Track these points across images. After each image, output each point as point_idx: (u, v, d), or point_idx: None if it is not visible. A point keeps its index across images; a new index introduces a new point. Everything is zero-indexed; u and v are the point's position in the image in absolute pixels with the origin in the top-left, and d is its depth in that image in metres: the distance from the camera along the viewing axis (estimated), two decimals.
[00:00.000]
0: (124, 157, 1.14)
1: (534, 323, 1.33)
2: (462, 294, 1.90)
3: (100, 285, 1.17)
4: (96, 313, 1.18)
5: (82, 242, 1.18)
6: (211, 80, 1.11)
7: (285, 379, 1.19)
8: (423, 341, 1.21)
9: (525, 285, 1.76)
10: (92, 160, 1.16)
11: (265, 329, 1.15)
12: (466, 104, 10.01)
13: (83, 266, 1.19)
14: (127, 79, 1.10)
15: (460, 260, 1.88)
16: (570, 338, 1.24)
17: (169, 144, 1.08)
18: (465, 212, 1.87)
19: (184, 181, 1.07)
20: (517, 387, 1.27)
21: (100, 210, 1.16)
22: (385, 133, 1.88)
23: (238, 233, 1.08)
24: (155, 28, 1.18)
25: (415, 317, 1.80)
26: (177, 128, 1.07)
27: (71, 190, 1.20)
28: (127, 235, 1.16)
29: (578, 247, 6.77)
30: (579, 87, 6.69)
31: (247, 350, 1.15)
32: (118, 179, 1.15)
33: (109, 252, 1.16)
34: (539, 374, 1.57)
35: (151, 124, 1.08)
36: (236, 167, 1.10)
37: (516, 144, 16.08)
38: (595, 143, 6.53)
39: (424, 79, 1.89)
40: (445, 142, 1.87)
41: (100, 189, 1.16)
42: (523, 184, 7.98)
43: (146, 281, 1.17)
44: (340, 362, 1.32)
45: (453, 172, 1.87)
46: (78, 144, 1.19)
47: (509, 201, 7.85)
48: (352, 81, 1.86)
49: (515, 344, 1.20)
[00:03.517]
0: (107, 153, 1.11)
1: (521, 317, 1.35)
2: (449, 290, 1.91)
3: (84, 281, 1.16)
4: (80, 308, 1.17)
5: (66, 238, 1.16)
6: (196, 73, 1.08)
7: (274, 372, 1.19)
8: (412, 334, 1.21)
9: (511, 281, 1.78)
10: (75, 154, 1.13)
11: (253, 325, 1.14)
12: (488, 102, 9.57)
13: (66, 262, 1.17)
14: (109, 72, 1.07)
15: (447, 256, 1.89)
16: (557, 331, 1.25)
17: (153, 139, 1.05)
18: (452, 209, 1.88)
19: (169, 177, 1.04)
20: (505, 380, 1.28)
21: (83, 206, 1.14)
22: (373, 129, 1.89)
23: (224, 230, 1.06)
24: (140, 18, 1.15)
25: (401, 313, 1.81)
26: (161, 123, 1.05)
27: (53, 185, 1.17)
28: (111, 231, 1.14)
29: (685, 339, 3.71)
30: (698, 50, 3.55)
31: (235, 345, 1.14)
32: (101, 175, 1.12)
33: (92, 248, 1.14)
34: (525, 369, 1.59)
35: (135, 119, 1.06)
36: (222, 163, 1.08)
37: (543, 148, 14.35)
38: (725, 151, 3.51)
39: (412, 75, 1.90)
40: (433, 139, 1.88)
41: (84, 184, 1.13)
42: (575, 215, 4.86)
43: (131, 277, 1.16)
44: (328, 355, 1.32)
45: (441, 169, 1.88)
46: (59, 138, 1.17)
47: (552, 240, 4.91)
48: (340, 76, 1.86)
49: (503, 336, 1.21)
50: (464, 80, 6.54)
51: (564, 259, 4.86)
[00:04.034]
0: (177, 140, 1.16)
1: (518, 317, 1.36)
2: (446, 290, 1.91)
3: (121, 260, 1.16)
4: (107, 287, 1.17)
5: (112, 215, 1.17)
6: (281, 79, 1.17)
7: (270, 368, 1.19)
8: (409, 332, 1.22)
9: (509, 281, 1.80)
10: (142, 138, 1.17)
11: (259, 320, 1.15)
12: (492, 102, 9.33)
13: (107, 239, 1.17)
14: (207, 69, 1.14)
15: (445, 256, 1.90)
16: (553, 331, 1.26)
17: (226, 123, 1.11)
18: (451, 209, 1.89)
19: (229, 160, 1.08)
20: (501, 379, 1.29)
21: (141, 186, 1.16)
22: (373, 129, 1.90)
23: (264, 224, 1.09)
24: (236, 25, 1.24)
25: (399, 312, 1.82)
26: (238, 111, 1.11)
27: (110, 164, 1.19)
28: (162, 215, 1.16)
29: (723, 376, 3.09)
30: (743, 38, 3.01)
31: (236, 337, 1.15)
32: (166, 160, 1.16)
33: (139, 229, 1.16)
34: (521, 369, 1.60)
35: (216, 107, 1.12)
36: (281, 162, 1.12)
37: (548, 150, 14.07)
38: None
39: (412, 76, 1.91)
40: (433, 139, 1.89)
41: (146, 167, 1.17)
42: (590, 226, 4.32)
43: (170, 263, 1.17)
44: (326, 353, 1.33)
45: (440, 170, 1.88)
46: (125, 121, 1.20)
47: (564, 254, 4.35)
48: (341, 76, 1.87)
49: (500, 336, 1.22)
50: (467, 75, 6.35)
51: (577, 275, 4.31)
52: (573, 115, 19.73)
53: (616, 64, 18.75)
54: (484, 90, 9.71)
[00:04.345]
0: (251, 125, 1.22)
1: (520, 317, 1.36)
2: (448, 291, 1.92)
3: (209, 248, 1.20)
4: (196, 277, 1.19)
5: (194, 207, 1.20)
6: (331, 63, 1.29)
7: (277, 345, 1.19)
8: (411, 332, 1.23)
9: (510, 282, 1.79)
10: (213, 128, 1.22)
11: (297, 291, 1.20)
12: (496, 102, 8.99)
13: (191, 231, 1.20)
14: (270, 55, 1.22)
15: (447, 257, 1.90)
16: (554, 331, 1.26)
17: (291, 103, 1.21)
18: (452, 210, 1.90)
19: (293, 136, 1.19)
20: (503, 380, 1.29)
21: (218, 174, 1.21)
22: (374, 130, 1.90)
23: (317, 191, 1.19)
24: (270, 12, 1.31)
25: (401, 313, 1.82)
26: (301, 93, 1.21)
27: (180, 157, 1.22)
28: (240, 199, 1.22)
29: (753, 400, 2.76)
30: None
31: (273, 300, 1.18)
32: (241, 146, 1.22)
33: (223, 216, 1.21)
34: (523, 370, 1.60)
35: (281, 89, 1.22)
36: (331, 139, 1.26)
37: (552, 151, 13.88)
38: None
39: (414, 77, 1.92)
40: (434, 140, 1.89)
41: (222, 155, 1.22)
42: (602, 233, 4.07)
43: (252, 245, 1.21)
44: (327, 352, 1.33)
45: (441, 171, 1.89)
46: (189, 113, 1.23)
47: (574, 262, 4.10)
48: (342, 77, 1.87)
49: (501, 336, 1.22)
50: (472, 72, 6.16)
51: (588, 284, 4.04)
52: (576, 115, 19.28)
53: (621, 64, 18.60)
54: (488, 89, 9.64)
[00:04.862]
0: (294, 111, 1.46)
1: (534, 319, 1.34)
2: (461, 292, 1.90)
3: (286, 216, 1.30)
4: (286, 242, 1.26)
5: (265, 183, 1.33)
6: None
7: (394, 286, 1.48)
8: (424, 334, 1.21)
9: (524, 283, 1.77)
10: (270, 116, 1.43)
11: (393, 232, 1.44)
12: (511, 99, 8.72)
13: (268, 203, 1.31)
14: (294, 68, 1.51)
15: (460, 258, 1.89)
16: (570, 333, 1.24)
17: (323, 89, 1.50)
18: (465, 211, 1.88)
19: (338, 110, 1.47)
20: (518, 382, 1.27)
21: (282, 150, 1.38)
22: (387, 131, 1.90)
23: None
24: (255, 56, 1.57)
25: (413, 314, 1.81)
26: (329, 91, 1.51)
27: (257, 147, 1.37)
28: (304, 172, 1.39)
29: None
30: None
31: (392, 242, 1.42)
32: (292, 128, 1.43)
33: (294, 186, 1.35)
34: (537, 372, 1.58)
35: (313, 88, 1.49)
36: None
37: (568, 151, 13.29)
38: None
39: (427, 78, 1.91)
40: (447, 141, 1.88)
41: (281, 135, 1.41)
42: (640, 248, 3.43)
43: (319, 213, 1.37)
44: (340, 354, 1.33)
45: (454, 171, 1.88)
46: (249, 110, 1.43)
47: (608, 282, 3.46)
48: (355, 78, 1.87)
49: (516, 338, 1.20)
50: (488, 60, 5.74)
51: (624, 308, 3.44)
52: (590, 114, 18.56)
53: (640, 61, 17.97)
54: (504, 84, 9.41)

» **Your goal**:
All that is needed is the exact run of lines above from the line containing "0: (124, 157, 1.14)" through the line containing "23: (238, 233, 1.08)", both of them included.

» **Problem solution**:
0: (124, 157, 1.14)
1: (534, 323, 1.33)
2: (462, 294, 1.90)
3: (100, 285, 1.17)
4: (96, 313, 1.18)
5: (82, 242, 1.18)
6: (211, 80, 1.11)
7: (285, 379, 1.19)
8: (423, 341, 1.21)
9: (525, 285, 1.76)
10: (92, 160, 1.16)
11: (265, 329, 1.15)
12: (466, 104, 10.01)
13: (83, 266, 1.19)
14: (127, 79, 1.10)
15: (460, 260, 1.88)
16: (570, 338, 1.24)
17: (169, 144, 1.08)
18: (465, 212, 1.87)
19: (184, 181, 1.07)
20: (517, 387, 1.27)
21: (100, 210, 1.16)
22: (385, 133, 1.88)
23: (238, 233, 1.08)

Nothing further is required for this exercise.